I ran this program and got 0 collisions:
import java.util.HashMap;
import java.util.Map;
import java.util.Map.Entry;
public class Testing {
public static void main(String[] args) {
int minX = 0;
int minY = 100000;
int maxX = 20;
int maxY = 2000000;
Map<Integer, Integer> hashToCounts = new HashMap<Integer, Integer>();
for (int x = minX; x < maxX; x++) {
for (int y = minY; y < maxY; y++) {
int hash = hash(x, y);
Integer count = hashToCounts.get(hash);
if (count == null)
count = 0;
hashToCounts.put(hash, ++count);
}
}
int totalCollisions = 0;
for (Entry<Integer, Integer> hashCountEntry : hashToCounts.entrySet())
if (hashCountEntry.getValue() > 1)
totalCollisions += hashCountEntry.getValue() - 1;
System.out.println("Total collisions: " + totalCollisions);
}
private static int hash(int x, int y) {
return 7 + y * 31 + x * 23;
}
}
And the output:
Total collisions: 0
Note that my function was 7 + y * 31 + x * 23
.
Of course, don't take my word for it. Mess with the ranges to tweak it to your data set and try calculating it yourself.
Using your (y * 31) ^ x
gave me:
Total collisions: 475000
And using just x * y
:
Total collisions: 20439039
Be warned that this program can use a pretty good chunk of memory and computing power. I ran it on a pretty powerful server. I have no idea how it'll run on a local machine.
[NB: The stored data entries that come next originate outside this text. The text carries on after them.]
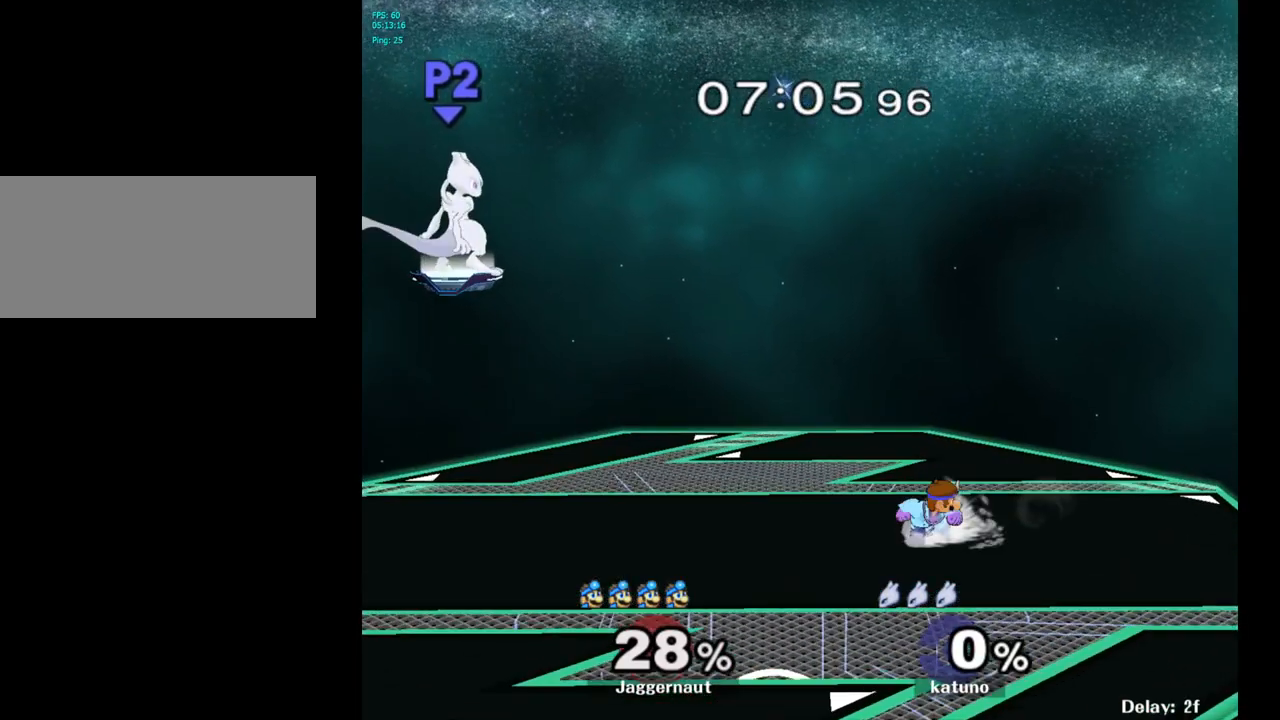
{"buttons": [], "left_stick": "left", "right_stick": "center", "events": [[83, "left_stick", "left"], [217, "left_stick", "down-right"], [317, "left_stick", "left"]]}
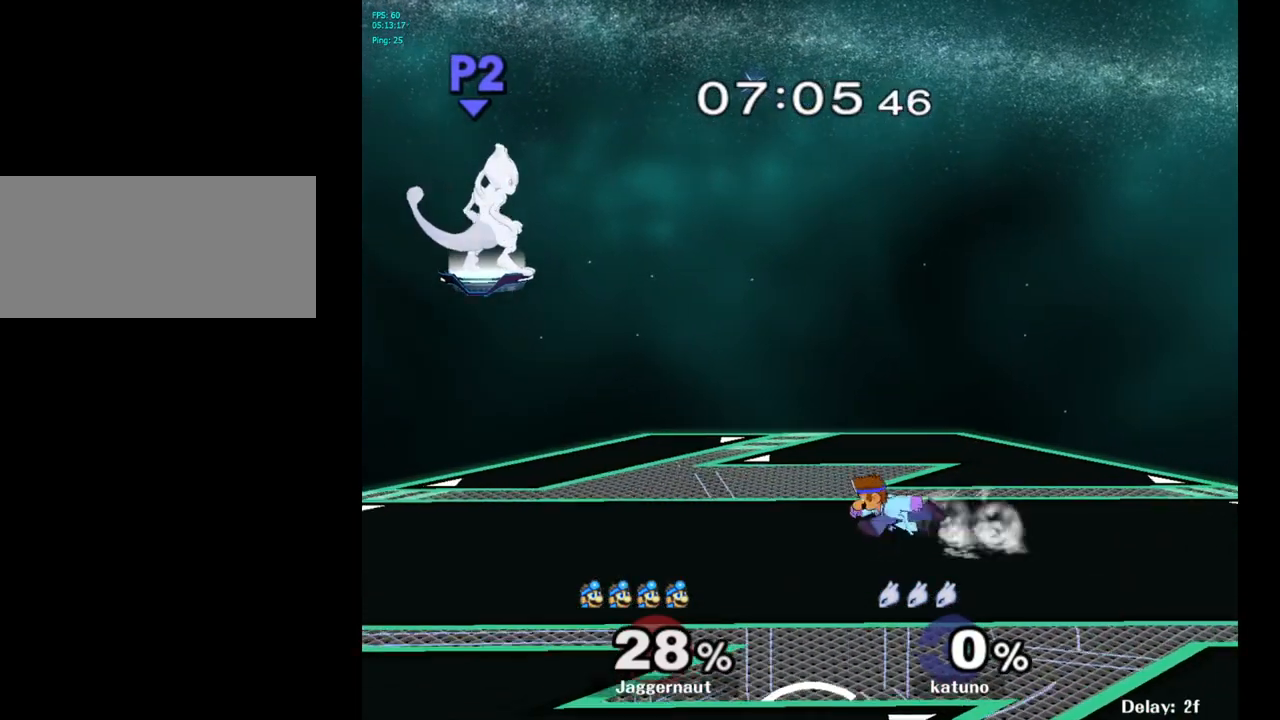
{"buttons": ["Y", "R1"], "left_stick": "down-left", "right_stick": "center", "events": [[67, "Y", "down"], [83, "left_stick", "down-right"], [150, "R1", "down"], [250, "Y", "up"], [267, "left_stick", "center"], [283, "R1", "up"], [417, "Y", "down"], [417, "left_stick", "down-left"], [483, "R1", "down"]]}
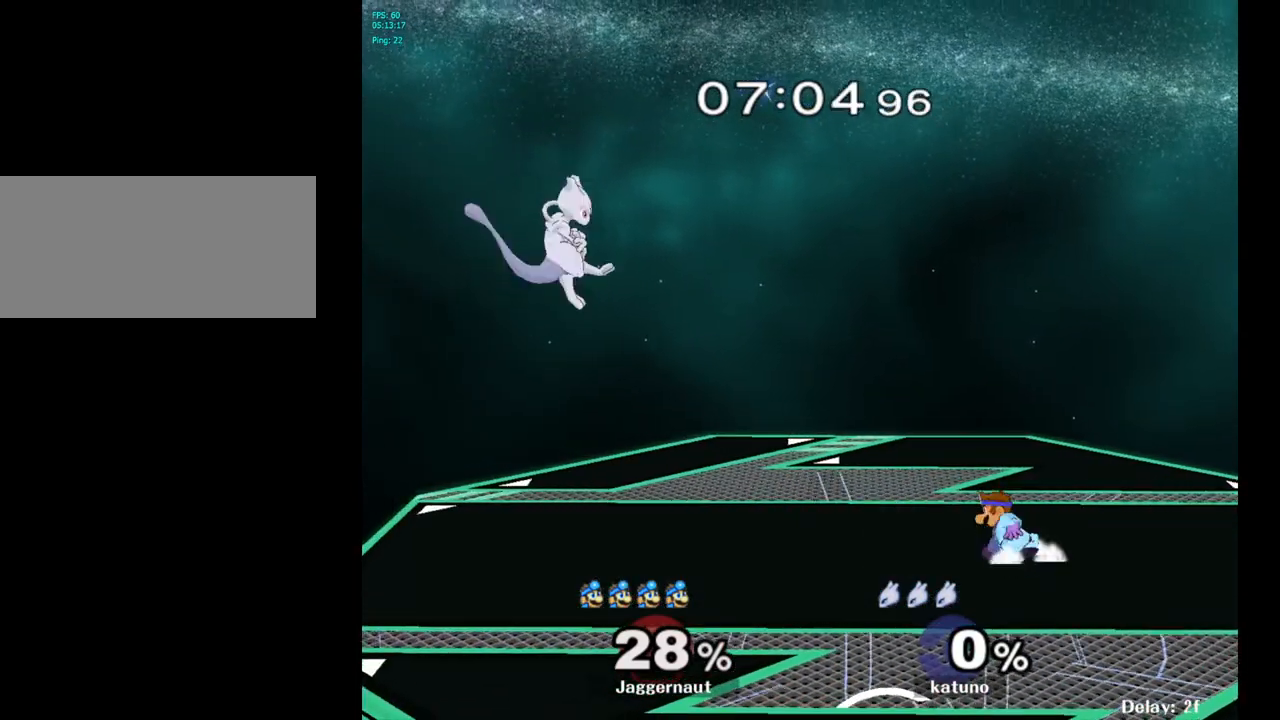
{"buttons": [], "left_stick": "center", "right_stick": "center", "events": [[67, "Y", "up"], [83, "R1", "up"], [100, "left_stick", "center"], [217, "Y", "down"], [217, "left_stick", "down-right"], [283, "R1", "down"], [350, "Y", "up"], [400, "R1", "up"], [400, "left_stick", "center"]]}
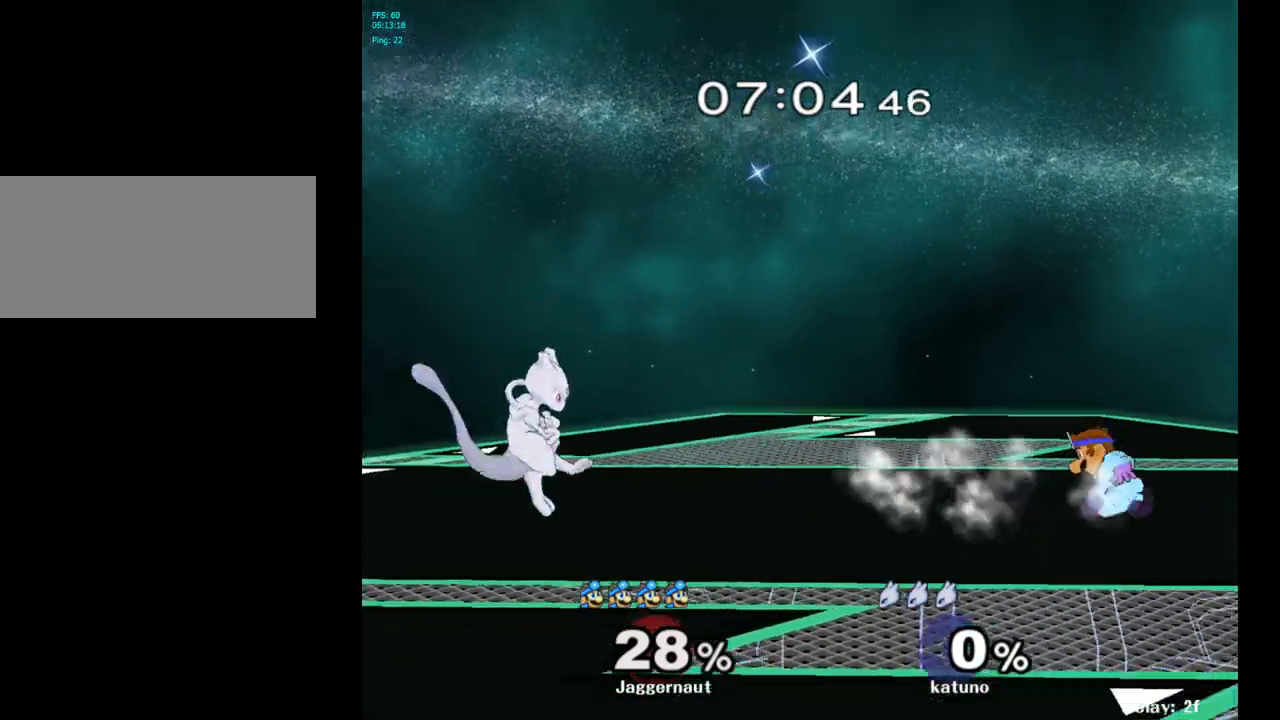
{"buttons": [], "left_stick": "left", "right_stick": "center", "events": [[17, "Y", "down"], [17, "left_stick", "down-right"], [67, "R1", "down"], [133, "Y", "up"], [217, "R1", "up"], [217, "left_stick", "center"], [333, "left_stick", "left"]]}
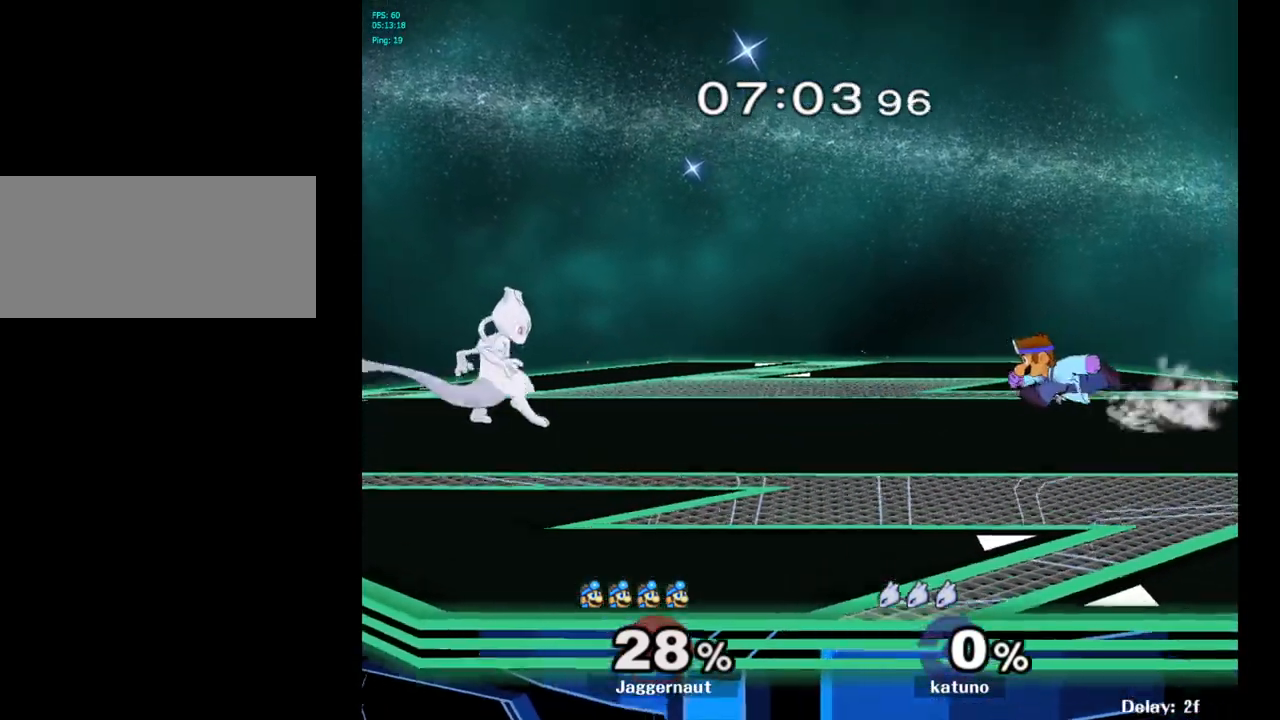
{"buttons": ["Y"], "left_stick": "down-right", "right_stick": "center", "events": [[467, "Y", "down"], [467, "left_stick", "down-right"]]}
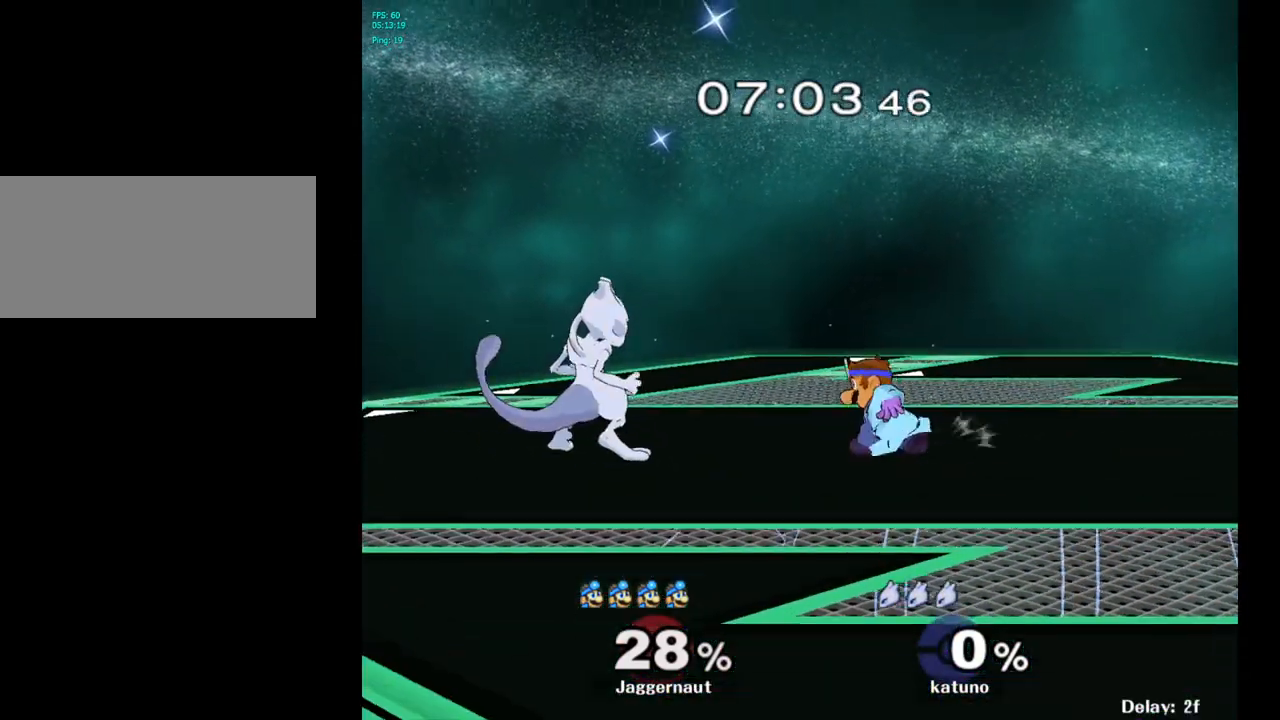
{"buttons": ["R1"], "left_stick": "down-right", "right_stick": "center", "events": [[67, "R1", "down"], [150, "Y", "up"], [183, "R1", "up"], [183, "left_stick", "center"], [333, "Y", "down"], [350, "left_stick", "down-right"], [400, "R1", "down"], [500, "Y", "up"]]}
Some good rules to follow for hashing are:
- Mix up your operators. By mixing your operators, you can cause the results to vary more. Using simply
x * y
in this test, I had a very large number of collisions.
- Use prime numbers for multiplication. Prime numbers have interesting binary properties that cause multiplication to be more volatile.
- Avoid using shift operators (unless you really know what you're doing). They insert lots of zeroes or ones into the binary of the number, decreasing volatility of other operations and potentially even shrinking your possible number of outputs.